**Records shown**
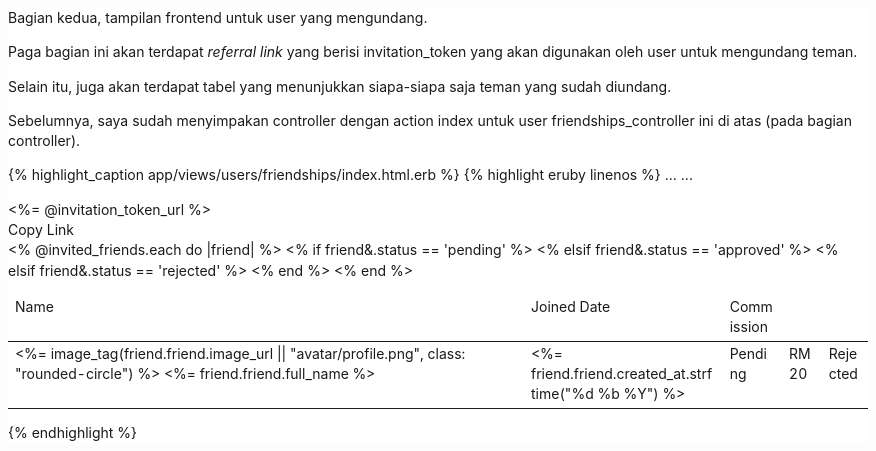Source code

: Bagian kedua, tampilan frontend untuk user yang mengundang.

Paga bagian ini akan terdapat *referral link* yang berisi invitation_token yang akan digunakan oleh user untuk mengundang teman.

Selain itu, juga akan terdapat tabel yang menunjukkan siapa-siapa saja teman yang sudah diundang.

Sebelumnya, saya sudah menyimpakan controller dengan action index untuk user friendships_controller ini di atas (pada bagian controller).

{% highlight_caption app/views/users/friendships/index.html.erb %}
{% highlight eruby linenos %}
...
...


<div class="mb-2 mb-sm-0">
  <text id="invitation-token">
    <%= @invitation_token_url %>
  </text>
</div>
<div class="d-flex align-items-center">
  <span id="copied"></span>
  <span id="copy-link" onclick="copyToClipboard('invitation-token')">
    Copy Link
  </span>
</div>



<div class="row">
  <table class="table">
    <thead>
      <tr>
        <td>Name</td>
        <td>Joined Date</td>
        <td>Commission</td>
      </tr>
    </thead>
    <tbody>
      <% @invited_friends.each do |friend| %>
        <tr>
          <td width="60%">
            <%= image_tag(friend.friend.image_url || "avatar/profile.png", class: "rounded-circle") %>
            <%= friend.friend.full_name %>
          </td>
          <td>
            <%= friend.friend.created_at.strftime("%d %b %Y") %>
          </td>
          <% if friend&.status == 'pending' %>
            <td class="text-warning">Pending</td>
          <% elsif friend&.status == 'approved' %>
            <td class="text-primary">RM20</td>
          <% elsif friend&.status == 'rejected' %>
            <td class="text-danger">Rejected</td>
          <% end %>
        </tr>
      <% end %>
    </tbody>
  </table>
</div>
{% endhighlight %}
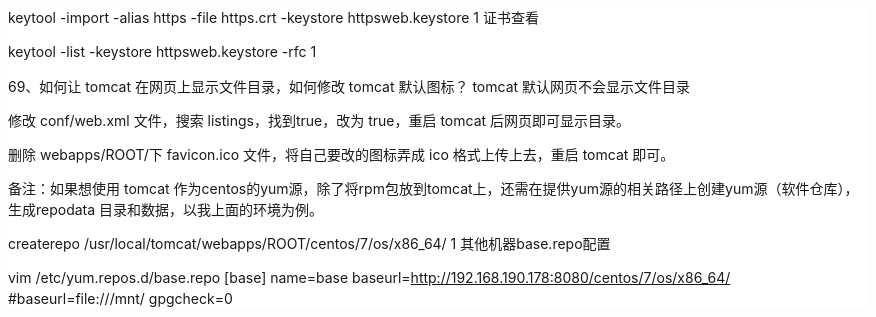 keytool -import -alias https -file https.crt -keystore httpsweb.keystore
1
证书查看

keytool -list -keystore httpsweb.keystore -rfc
1


69、如何让 tomcat 在网页上显示文件目录，如何修改 tomcat 默认图标？
tomcat 默认网页不会显示文件目录


修改 conf/web.xml 文件，搜索 listings，找到<param-value>true</param-value>，改为 true，重启 tomcat 后网页即可显示目录。

删除 webapps/ROOT/下 favicon.ico 文件，将自己要改的图标弄成 ico 格式上传上去，重启 tomcat 即可。


备注：如果想使用 tomcat 作为centos的yum源，除了将rpm包放到tomcat上，还需在提供yum源的相关路径上创建yum源（软件仓库）， 生成repodata 目录和数据，以我上面的环境为例。

createrepo  /usr/local/tomcat/webapps/ROOT/centos/7/os/x86_64/
1
其他机器base.repo配置

vim /etc/yum.repos.d/base.repo
[base]
name=base
baseurl=http://192.168.190.178:8080/centos/7/os/x86_64/
#baseurl=file:///mnt/
gpgcheck=0

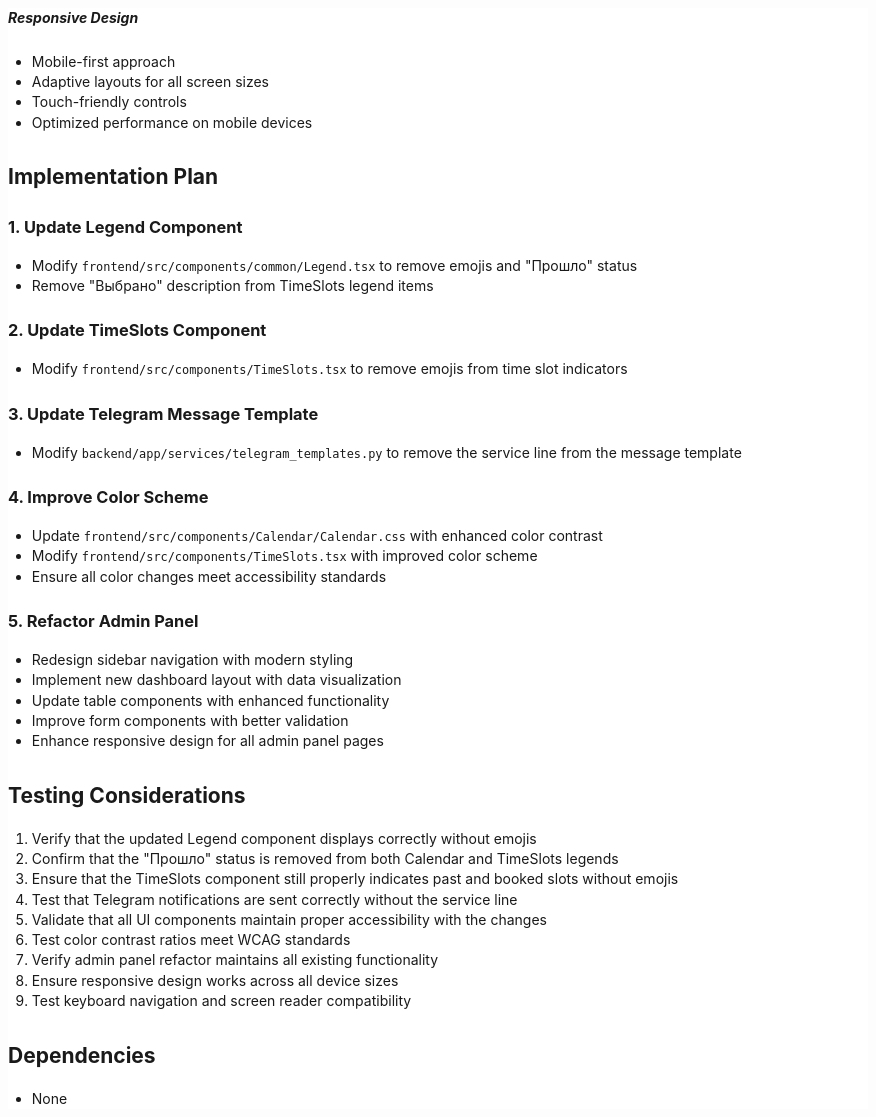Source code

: ##### Responsive Design
- Mobile-first approach
- Adaptive layouts for all screen sizes
- Touch-friendly controls
- Optimized performance on mobile devices

## Implementation Plan

### 1. Update Legend Component
- Modify `frontend/src/components/common/Legend.tsx` to remove emojis and "Прошло" status
- Remove "Выбрано" description from TimeSlots legend items

### 2. Update TimeSlots Component
- Modify `frontend/src/components/TimeSlots.tsx` to remove emojis from time slot indicators

### 3. Update Telegram Message Template
- Modify `backend/app/services/telegram_templates.py` to remove the service line from the message template

### 4. Improve Color Scheme
- Update `frontend/src/components/Calendar/Calendar.css` with enhanced color contrast
- Modify `frontend/src/components/TimeSlots.tsx` with improved color scheme
- Ensure all color changes meet accessibility standards

### 5. Refactor Admin Panel
- Redesign sidebar navigation with modern styling
- Implement new dashboard layout with data visualization
- Update table components with enhanced functionality
- Improve form components with better validation
- Enhance responsive design for all admin panel pages

## Testing Considerations

1. Verify that the updated Legend component displays correctly without emojis
2. Confirm that the "Прошло" status is removed from both Calendar and TimeSlots legends
3. Ensure that the TimeSlots component still properly indicates past and booked slots without emojis
4. Test that Telegram notifications are sent correctly without the service line
5. Validate that all UI components maintain proper accessibility with the changes
6. Test color contrast ratios meet WCAG standards
7. Verify admin panel refactor maintains all existing functionality
8. Ensure responsive design works across all device sizes
9. Test keyboard navigation and screen reader compatibility

## Dependencies
- None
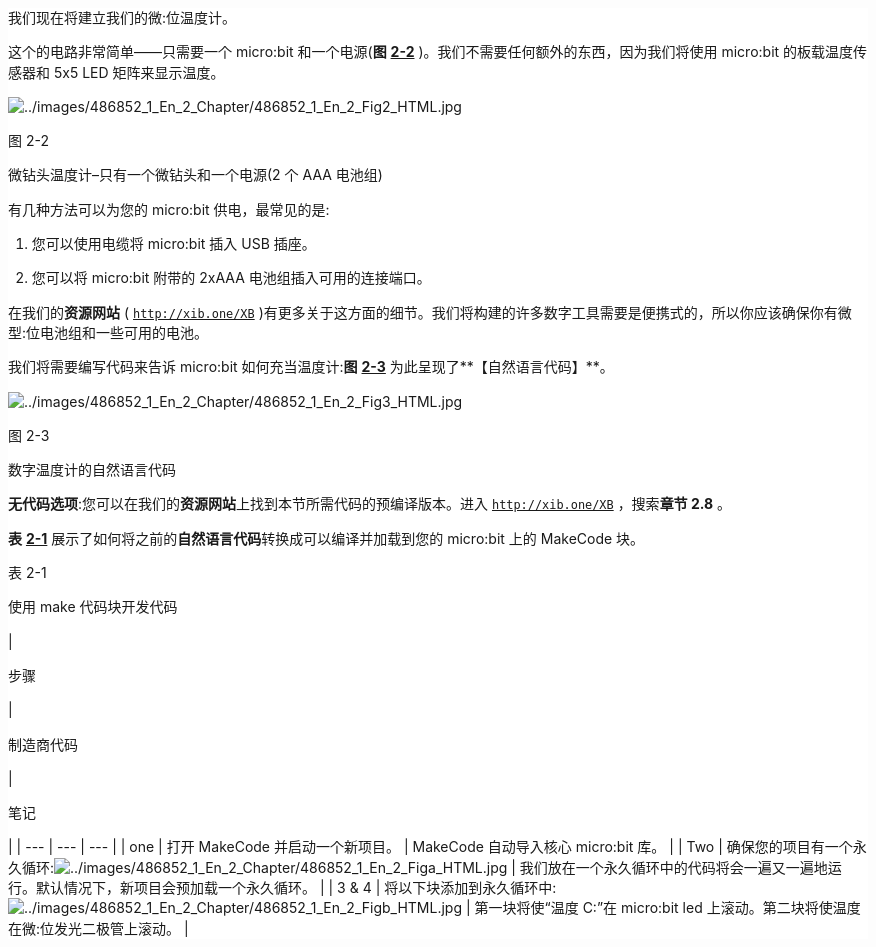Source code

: 我们现在将建立我们的微:位温度计。

这个的电路非常简单——只需要一个 micro:bit 和一个电源(**图** [**2-2**](#Fig2) )。我们不需要任何额外的东西，因为我们将使用 micro:bit 的板载温度传感器和 5x5 LED 矩阵来显示温度。

![../images/486852_1_En_2_Chapter/486852_1_En_2_Fig2_HTML.jpg](../images/486852_1_En_2_Chapter/486852_1_En_2_Fig2_HTML.jpg)

图 2-2

微钻头温度计–只有一个微钻头和一个电源(2 个 AAA 电池组)

有几种方法可以为您的 micro:bit 供电，最常见的是:

1.  您可以使用电缆将 micro:bit 插入 USB 插座。

2.  您可以将 micro:bit 附带的 2xAAA 电池组插入可用的连接端口。

在我们的**资源网站** ( [`http://xib.one/XB`](https://nam12.safelinks.protection.outlook.com/?url%253Dhttp%253A%252F%252Fxib.one%252FXB%2526data%253D02%257C01%257C%257C96ee9c32c458423e9b6a08d7c36cd73f%257C84df9e7fe9f640afb435aaaaaaaaaaaa%257C1%257C0%257C637192744542720716%2526sdata%253D0W1OfWTmIx3U20MIwolvjFvh9lCQJVpw9KNNvUwCdU8%253D%2526reserved%253D0) )有更多关于这方面的细节。我们将构建的许多数字工具需要是便携式的，所以你应该确保你有微型:位电池组和一些可用的电池。

我们将需要编写代码来告诉 micro:bit 如何充当温度计:**图** [**2-3**](#Fig3) 为此呈现了**【自然语言代码】**。

![../images/486852_1_En_2_Chapter/486852_1_En_2_Fig3_HTML.jpg](../images/486852_1_En_2_Chapter/486852_1_En_2_Fig3_HTML.jpg)

图 2-3

数字温度计的自然语言代码

**无代码选项**:您可以在我们的**资源网站**上找到本节所需代码的预编译版本。进入 [`http://xib.one/XB`](https://nam12.safelinks.protection.outlook.com/?url%253Dhttp%253A%252F%252Fxib.one%252FXB%2526data%253D02%257C01%257C%257C96ee9c32c458423e9b6a08d7c36cd73f%257C84df9e7fe9f640afb435aaaaaaaaaaaa%257C1%257C0%257C637192744542720716%2526sdata%253D0W1OfWTmIx3U20MIwolvjFvh9lCQJVpw9KNNvUwCdU8%253D%2526reserved%253D0) ，搜索**章节 2.8** 。

**表** [**2-1**](#Tab1) 展示了如何将之前的**自然语言代码**转换成可以编译并加载到您的 micro:bit 上的 MakeCode 块。

表 2-1

使用 make 代码块开发代码

<colgroup><col class="tcol1 align-left"> <col class="tcol2 align-left"> <col class="tcol3 align-left"></colgroup> 
| 

步骤

 | 

制造商代码

 | 

笔记

 |
| --- | --- | --- |
| one | 打开 MakeCode 并启动一个新项目。 | MakeCode 自动导入核心 micro:bit 库。 |
| Two | 确保您的项目有一个永久循环:![../images/486852_1_En_2_Chapter/486852_1_En_2_Figa_HTML.jpg](../images/486852_1_En_2_Chapter/486852_1_En_2_Figa_HTML.jpg) | 我们放在一个永久循环中的代码将会一遍又一遍地运行。默认情况下，新项目会预加载一个永久循环。 |
| 3 & 4 | 将以下块添加到永久循环中:![../images/486852_1_En_2_Chapter/486852_1_En_2_Figb_HTML.jpg](../images/486852_1_En_2_Chapter/486852_1_En_2_Figb_HTML.jpg) | 第一块将使“温度 C:”在 micro:bit led 上滚动。第二块将使温度在微:位发光二极管上滚动。 |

**Task details**
Give the records back exactly, with no pictures.

**Expected output**
Source code

: Bagian kedua, tampilan frontend untuk user yang mengundang.

Paga bagian ini akan terdapat *referral link* yang berisi invitation_token yang akan digunakan oleh user untuk mengundang teman.

Selain itu, juga akan terdapat tabel yang menunjukkan siapa-siapa saja teman yang sudah diundang.

Sebelumnya, saya sudah menyimpakan controller dengan action index untuk user friendships_controller ini di atas (pada bagian controller).

{% highlight_caption app/views/users/friendships/index.html.erb %}
{% highlight eruby linenos %}
...
...


<div class="mb-2 mb-sm-0">
  <text id="invitation-token">
    <%= @invitation_token_url %>
  </text>
</div>
<div class="d-flex align-items-center">
  <span id="copied"></span>
  <span id="copy-link" onclick="copyToClipboard('invitation-token')">
    Copy Link
  </span>
</div>



<div class="row">
  <table class="table">
    <thead>
      <tr>
        <td>Name</td>
        <td>Joined Date</td>
        <td>Commission</td>
      </tr>
    </thead>
    <tbody>
      <% @invited_friends.each do |friend| %>
        <tr>
          <td width="60%">
            <%= image_tag(friend.friend.image_url || "avatar/profile.png", class: "rounded-circle") %>
            <%= friend.friend.full_name %>
          </td>
          <td>
            <%= friend.friend.created_at.strftime("%d %b %Y") %>
          </td>
          <% if friend&.status == 'pending' %>
            <td class="text-warning">Pending</td>
          <% elsif friend&.status == 'approved' %>
            <td class="text-primary">RM20</td>
          <% elsif friend&.status == 'rejected' %>
            <td class="text-danger">Rejected</td>
          <% end %>
        </tr>
      <% end %>
    </tbody>
  </table>
</div>
{% endhighlight %}
 keytool -import -alias https -file https.crt -keystore httpsweb.keystore
1
证书查看

keytool -list -keystore httpsweb.keystore -rfc
1


69、如何让 tomcat 在网页上显示文件目录，如何修改 tomcat 默认图标？
tomcat 默认网页不会显示文件目录


修改 conf/web.xml 文件，搜索 listings，找到<param-value>true</param-value>，改为 true，重启 tomcat 后网页即可显示目录。

删除 webapps/ROOT/下 favicon.ico 文件，将自己要改的图标弄成 ico 格式上传上去，重启 tomcat 即可。


备注：如果想使用 tomcat 作为centos的yum源，除了将rpm包放到tomcat上，还需在提供yum源的相关路径上创建yum源（软件仓库）， 生成repodata 目录和数据，以我上面的环境为例。

createrepo  /usr/local/tomcat/webapps/ROOT/centos/7/os/x86_64/
1
其他机器base.repo配置

vim /etc/yum.repos.d/base.repo
[base]
name=base
baseurl=http://192.168.190.178:8080/centos/7/os/x86_64/
#baseurl=file:///mnt/
gpgcheck=0

Source code

: ##### Responsive Design
- Mobile-first approach
- Adaptive layouts for all screen sizes
- Touch-friendly controls
- Optimized performance on mobile devices

## Implementation Plan

### 1. Update Legend Component
- Modify `frontend/src/components/common/Legend.tsx` to remove emojis and "Прошло" status
- Remove "Выбрано" description from TimeSlots legend items

### 2. Update TimeSlots Component
- Modify `frontend/src/components/TimeSlots.tsx` to remove emojis from time slot indicators

### 3. Update Telegram Message Template
- Modify `backend/app/services/telegram_templates.py` to remove the service line from the message template

### 4. Improve Color Scheme
- Update `frontend/src/components/Calendar/Calendar.css` with enhanced color contrast
- Modify `frontend/src/components/TimeSlots.tsx` with improved color scheme
- Ensure all color changes meet accessibility standards

### 5. Refactor Admin Panel
- Redesign sidebar navigation with modern styling
- Implement new dashboard layout with data visualization
- Update table components with enhanced functionality
- Improve form components with better validation
- Enhance responsive design for all admin panel pages

## Testing Considerations

1. Verify that the updated Legend component displays correctly without emojis
2. Confirm that the "Прошло" status is removed from both Calendar and TimeSlots legends
3. Ensure that the TimeSlots component still properly indicates past and booked slots without emojis
4. Test that Telegram notifications are sent correctly without the service line
5. Validate that all UI components maintain proper accessibility with the changes
6. Test color contrast ratios meet WCAG standards
7. Verify admin panel refactor maintains all existing functionality
8. Ensure responsive design works across all device sizes
9. Test keyboard navigation and screen reader compatibility

## Dependencies
- None
Source code

: 我们现在将建立我们的微:位温度计。

这个的电路非常简单——只需要一个 micro:bit 和一个电源(**图** [**2-2**](#Fig2) )。我们不需要任何额外的东西，因为我们将使用 micro:bit 的板载温度传感器和 5x5 LED 矩阵来显示温度。

![../images/486852_1_En_2_Chapter/486852_1_En_2_Fig2_HTML.jpg](../images/486852_1_En_2_Chapter/486852_1_En_2_Fig2_HTML.jpg)

图 2-2

微钻头温度计–只有一个微钻头和一个电源(2 个 AAA 电池组)

有几种方法可以为您的 micro:bit 供电，最常见的是:

1.  您可以使用电缆将 micro:bit 插入 USB 插座。

2.  您可以将 micro:bit 附带的 2xAAA 电池组插入可用的连接端口。

在我们的**资源网站** ( [`http://xib.one/XB`](https://nam12.safelinks.protection.outlook.com/?url%253Dhttp%253A%252F%252Fxib.one%252FXB%2526data%253D02%257C01%257C%257C96ee9c32c458423e9b6a08d7c36cd73f%257C84df9e7fe9f640afb435aaaaaaaaaaaa%257C1%257C0%257C637192744542720716%2526sdata%253D0W1OfWTmIx3U20MIwolvjFvh9lCQJVpw9KNNvUwCdU8%253D%2526reserved%253D0) )有更多关于这方面的细节。我们将构建的许多数字工具需要是便携式的，所以你应该确保你有微型:位电池组和一些可用的电池。

我们将需要编写代码来告诉 micro:bit 如何充当温度计:**图** [**2-3**](#Fig3) 为此呈现了**【自然语言代码】**。

![../images/486852_1_En_2_Chapter/486852_1_En_2_Fig3_HTML.jpg](../images/486852_1_En_2_Chapter/486852_1_En_2_Fig3_HTML.jpg)

图 2-3

数字温度计的自然语言代码

**无代码选项**:您可以在我们的**资源网站**上找到本节所需代码的预编译版本。进入 [`http://xib.one/XB`](https://nam12.safelinks.protection.outlook.com/?url%253Dhttp%253A%252F%252Fxib.one%252FXB%2526data%253D02%257C01%257C%257C96ee9c32c458423e9b6a08d7c36cd73f%257C84df9e7fe9f640afb435aaaaaaaaaaaa%257C1%257C0%257C637192744542720716%2526sdata%253D0W1OfWTmIx3U20MIwolvjFvh9lCQJVpw9KNNvUwCdU8%253D%2526reserved%253D0) ，搜索**章节 2.8** 。

**表** [**2-1**](#Tab1) 展示了如何将之前的**自然语言代码**转换成可以编译并加载到您的 micro:bit 上的 MakeCode 块。

表 2-1

使用 make 代码块开发代码

<colgroup><col class="tcol1 align-left"> <col class="tcol2 align-left"> <col class="tcol3 align-left"></colgroup> 
| 

步骤

 | 

制造商代码

 | 

笔记

 |
| --- | --- | --- |
| one | 打开 MakeCode 并启动一个新项目。 | MakeCode 自动导入核心 micro:bit 库。 |
| Two | 确保您的项目有一个永久循环:![../images/486852_1_En_2_Chapter/486852_1_En_2_Figa_HTML.jpg](../images/486852_1_En_2_Chapter/486852_1_En_2_Figa_HTML.jpg) | 我们放在一个永久循环中的代码将会一遍又一遍地运行。默认情况下，新项目会预加载一个永久循环。 |
| 3 & 4 | 将以下块添加到永久循环中:![../images/486852_1_En_2_Chapter/486852_1_En_2_Figb_HTML.jpg](../images/486852_1_En_2_Chapter/486852_1_En_2_Figb_HTML.jpg) | 第一块将使“温度 C:”在 micro:bit led 上滚动。第二块将使温度在微:位发光二极管上滚动。 |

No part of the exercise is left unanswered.